EXERCISE PROMPT
Could you write out all the rows below again, swapping "Playwright" for "Selenium" wherever it appears and leaving everything else untouched?

......

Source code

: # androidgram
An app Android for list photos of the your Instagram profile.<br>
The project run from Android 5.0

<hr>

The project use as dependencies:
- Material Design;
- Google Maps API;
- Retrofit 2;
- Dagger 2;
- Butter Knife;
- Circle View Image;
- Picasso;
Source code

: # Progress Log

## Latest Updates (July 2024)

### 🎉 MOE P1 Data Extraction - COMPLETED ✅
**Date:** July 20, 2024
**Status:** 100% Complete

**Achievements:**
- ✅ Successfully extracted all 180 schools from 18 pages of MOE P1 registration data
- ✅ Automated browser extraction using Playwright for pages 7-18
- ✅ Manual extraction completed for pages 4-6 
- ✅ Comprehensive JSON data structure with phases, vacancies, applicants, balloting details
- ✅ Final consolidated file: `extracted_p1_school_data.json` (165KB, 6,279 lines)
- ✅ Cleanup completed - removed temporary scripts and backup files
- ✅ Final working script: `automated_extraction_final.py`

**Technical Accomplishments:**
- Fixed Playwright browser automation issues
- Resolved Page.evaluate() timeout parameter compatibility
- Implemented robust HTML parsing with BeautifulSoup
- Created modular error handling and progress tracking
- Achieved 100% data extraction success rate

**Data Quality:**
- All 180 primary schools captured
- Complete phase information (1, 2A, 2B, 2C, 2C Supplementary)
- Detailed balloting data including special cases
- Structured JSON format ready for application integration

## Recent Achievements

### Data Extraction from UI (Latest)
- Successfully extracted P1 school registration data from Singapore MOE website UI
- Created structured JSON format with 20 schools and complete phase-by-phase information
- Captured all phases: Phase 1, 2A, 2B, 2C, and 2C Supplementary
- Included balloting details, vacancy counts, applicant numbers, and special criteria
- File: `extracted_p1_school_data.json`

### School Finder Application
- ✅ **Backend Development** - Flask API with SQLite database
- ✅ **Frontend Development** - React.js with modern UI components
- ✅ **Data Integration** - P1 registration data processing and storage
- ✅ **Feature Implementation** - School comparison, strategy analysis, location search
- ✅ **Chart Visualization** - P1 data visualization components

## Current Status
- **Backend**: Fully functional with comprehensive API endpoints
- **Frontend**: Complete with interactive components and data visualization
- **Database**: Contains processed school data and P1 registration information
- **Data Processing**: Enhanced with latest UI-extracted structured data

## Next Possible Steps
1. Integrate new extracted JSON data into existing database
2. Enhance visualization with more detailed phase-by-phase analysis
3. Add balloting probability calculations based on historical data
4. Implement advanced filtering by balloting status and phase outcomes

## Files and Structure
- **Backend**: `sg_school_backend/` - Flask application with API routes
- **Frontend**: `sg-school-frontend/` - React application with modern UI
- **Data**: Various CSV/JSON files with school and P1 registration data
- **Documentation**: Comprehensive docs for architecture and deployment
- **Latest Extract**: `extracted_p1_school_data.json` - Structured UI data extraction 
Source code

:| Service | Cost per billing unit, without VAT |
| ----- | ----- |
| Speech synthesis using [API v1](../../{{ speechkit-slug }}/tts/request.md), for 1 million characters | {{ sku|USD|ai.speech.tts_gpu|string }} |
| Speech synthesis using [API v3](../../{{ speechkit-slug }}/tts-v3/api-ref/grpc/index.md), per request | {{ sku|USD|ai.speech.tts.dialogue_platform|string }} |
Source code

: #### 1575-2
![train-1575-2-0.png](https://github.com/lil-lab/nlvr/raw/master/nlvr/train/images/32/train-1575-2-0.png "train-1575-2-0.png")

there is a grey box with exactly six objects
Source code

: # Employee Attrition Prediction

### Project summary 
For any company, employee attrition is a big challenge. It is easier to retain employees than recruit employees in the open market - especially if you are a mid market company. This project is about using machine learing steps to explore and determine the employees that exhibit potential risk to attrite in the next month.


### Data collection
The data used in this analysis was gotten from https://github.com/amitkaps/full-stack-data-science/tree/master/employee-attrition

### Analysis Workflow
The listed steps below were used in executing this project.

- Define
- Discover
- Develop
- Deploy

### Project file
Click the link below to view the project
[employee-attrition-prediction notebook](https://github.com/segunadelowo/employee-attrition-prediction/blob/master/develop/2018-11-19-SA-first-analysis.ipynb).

......

SOLUTION TO THE PROBLEM
Source code

: # androidgram
An app Android for list photos of the your Instagram profile.<br>
The project run from Android 5.0

<hr>

The project use as dependencies:
- Material Design;
- Google Maps API;
- Retrofit 2;
- Dagger 2;
- Butter Knife;
- Circle View Image;
- Picasso;
Source code

: # Progress Log

## Latest Updates (July 2024)

### 🎉 MOE P1 Data Extraction - COMPLETED ✅
**Date:** July 20, 2024
**Status:** 100% Complete

**Achievements:**
- ✅ Successfully extracted all 180 schools from 18 pages of MOE P1 registration data
- ✅ Automated browser extraction using Selenium for pages 7-18
- ✅ Manual extraction completed for pages 4-6 
- ✅ Comprehensive JSON data structure with phases, vacancies, applicants, balloting details
- ✅ Final consolidated file: `extracted_p1_school_data.json` (165KB, 6,279 lines)
- ✅ Cleanup completed - removed temporary scripts and backup files
- ✅ Final working script: `automated_extraction_final.py`

**Technical Accomplishments:**
- Fixed Selenium browser automation issues
- Resolved Page.evaluate() timeout parameter compatibility
- Implemented robust HTML parsing with BeautifulSoup
- Created modular error handling and progress tracking
- Achieved 100% data extraction success rate

**Data Quality:**
- All 180 primary schools captured
- Complete phase information (1, 2A, 2B, 2C, 2C Supplementary)
- Detailed balloting data including special cases
- Structured JSON format ready for application integration

## Recent Achievements

### Data Extraction from UI (Latest)
- Successfully extracted P1 school registration data from Singapore MOE website UI
- Created structured JSON format with 20 schools and complete phase-by-phase information
- Captured all phases: Phase 1, 2A, 2B, 2C, and 2C Supplementary
- Included balloting details, vacancy counts, applicant numbers, and special criteria
- File: `extracted_p1_school_data.json`

### School Finder Application
- ✅ **Backend Development** - Flask API with SQLite database
- ✅ **Frontend Development** - React.js with modern UI components
- ✅ **Data Integration** - P1 registration data processing and storage
- ✅ **Feature Implementation** - School comparison, strategy analysis, location search
- ✅ **Chart Visualization** - P1 data visualization components

## Current Status
- **Backend**: Fully functional with comprehensive API endpoints
- **Frontend**: Complete with interactive components and data visualization
- **Database**: Contains processed school data and P1 registration information
- **Data Processing**: Enhanced with latest UI-extracted structured data

## Next Possible Steps
1. Integrate new extracted JSON data into existing database
2. Enhance visualization with more detailed phase-by-phase analysis
3. Add balloting probability calculations based on historical data
4. Implement advanced filtering by balloting status and phase outcomes

## Files and Structure
- **Backend**: `sg_school_backend/` - Flask application with API routes
- **Frontend**: `sg-school-frontend/` - React application with modern UI
- **Data**: Various CSV/JSON files with school and P1 registration data
- **Documentation**: Comprehensive docs for architecture and deployment
- **Latest Extract**: `extracted_p1_school_data.json` - Structured UI data extraction 
Source code

:| Service | Cost per billing unit, without VAT |
| ----- | ----- |
| Speech synthesis using [API v1](../../{{ speechkit-slug }}/tts/request.md), for 1 million characters | {{ sku|USD|ai.speech.tts_gpu|string }} |
| Speech synthesis using [API v3](../../{{ speechkit-slug }}/tts-v3/api-ref/grpc/index.md), per request | {{ sku|USD|ai.speech.tts.dialogue_platform|string }} |
Source code

: #### 1575-2
![train-1575-2-0.png](https://github.com/lil-lab/nlvr/raw/master/nlvr/train/images/32/train-1575-2-0.png "train-1575-2-0.png")

there is a grey box with exactly six objects
Source code

: # Employee Attrition Prediction

### Project summary 
For any company, employee attrition is a big challenge. It is easier to retain employees than recruit employees in the open market - especially if you are a mid market company. This project is about using machine learing steps to explore and determine the employees that exhibit potential risk to attrite in the next month.


### Data collection
The data used in this analysis was gotten from https://github.com/amitkaps/full-stack-data-science/tree/master/employee-attrition

### Analysis Workflow
The listed steps below were used in executing this project.

- Define
- Discover
- Develop
- Deploy

### Project file
Click the link below to view the project
[employee-attrition-prediction notebook](https://github.com/segunadelowo/employee-attrition-prediction/blob/master/develop/2018-11-19-SA-first-analysis.ipynb).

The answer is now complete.